▸ Exercise aim
Lines that contain the string "left" are the ones to list; copy all of them from the records.

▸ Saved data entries
----
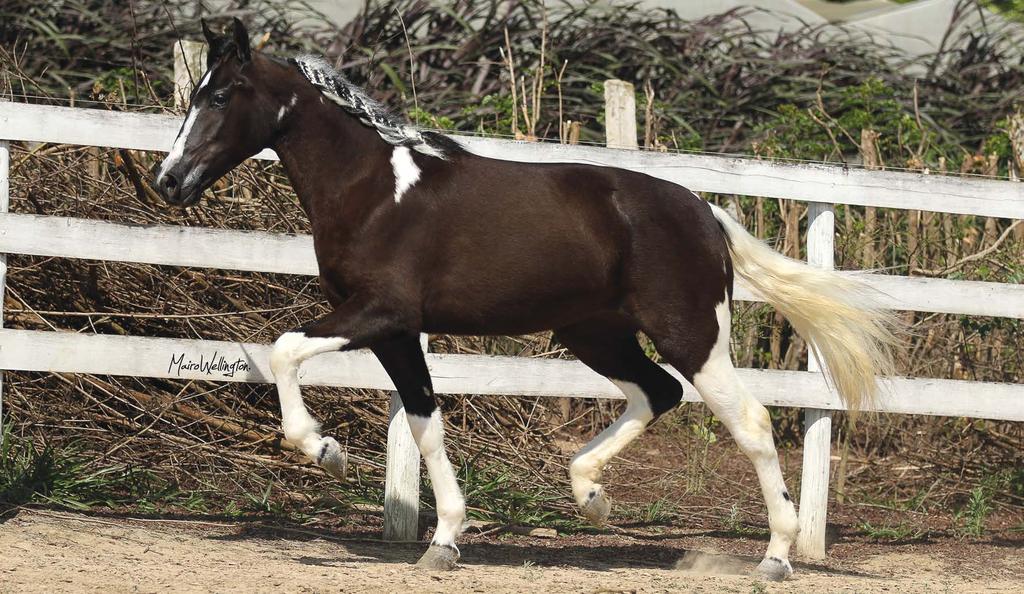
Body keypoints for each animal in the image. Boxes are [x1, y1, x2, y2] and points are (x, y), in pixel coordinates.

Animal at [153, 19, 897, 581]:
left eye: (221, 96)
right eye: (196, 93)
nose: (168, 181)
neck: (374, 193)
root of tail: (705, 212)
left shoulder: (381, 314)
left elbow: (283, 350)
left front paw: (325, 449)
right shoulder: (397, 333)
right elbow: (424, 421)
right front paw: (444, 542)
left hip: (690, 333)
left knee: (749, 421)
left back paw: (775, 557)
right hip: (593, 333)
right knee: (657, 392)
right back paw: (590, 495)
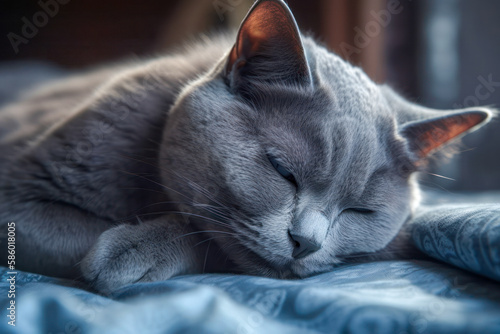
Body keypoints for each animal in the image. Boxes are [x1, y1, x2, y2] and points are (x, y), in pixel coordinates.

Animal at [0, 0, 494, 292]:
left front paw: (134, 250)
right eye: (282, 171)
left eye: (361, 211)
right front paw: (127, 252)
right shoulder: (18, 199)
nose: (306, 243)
----
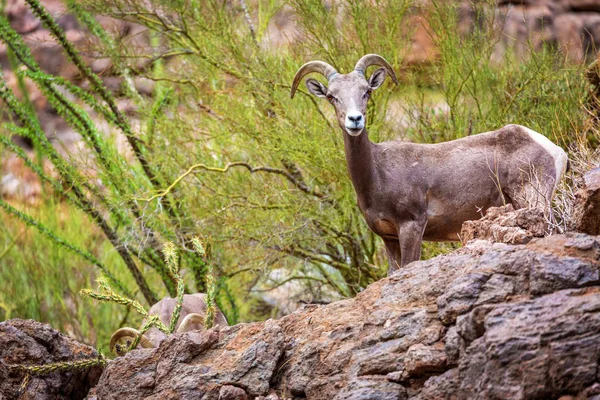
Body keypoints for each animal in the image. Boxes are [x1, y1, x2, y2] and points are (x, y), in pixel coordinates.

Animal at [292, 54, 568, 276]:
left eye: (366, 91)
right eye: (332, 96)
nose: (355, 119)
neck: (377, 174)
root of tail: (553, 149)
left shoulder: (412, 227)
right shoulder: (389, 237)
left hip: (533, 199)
----
▸ Output
left eye: (221, 96)
left shoulder: (381, 314)
left elbow: (283, 350)
left front paw: (325, 449)
left hip: (690, 333)
left knee: (749, 421)
left back paw: (775, 557)
left front paw: (134, 250)
left eye: (361, 211)
left eye: (366, 91)
left shoulder: (412, 227)
left hip: (533, 199)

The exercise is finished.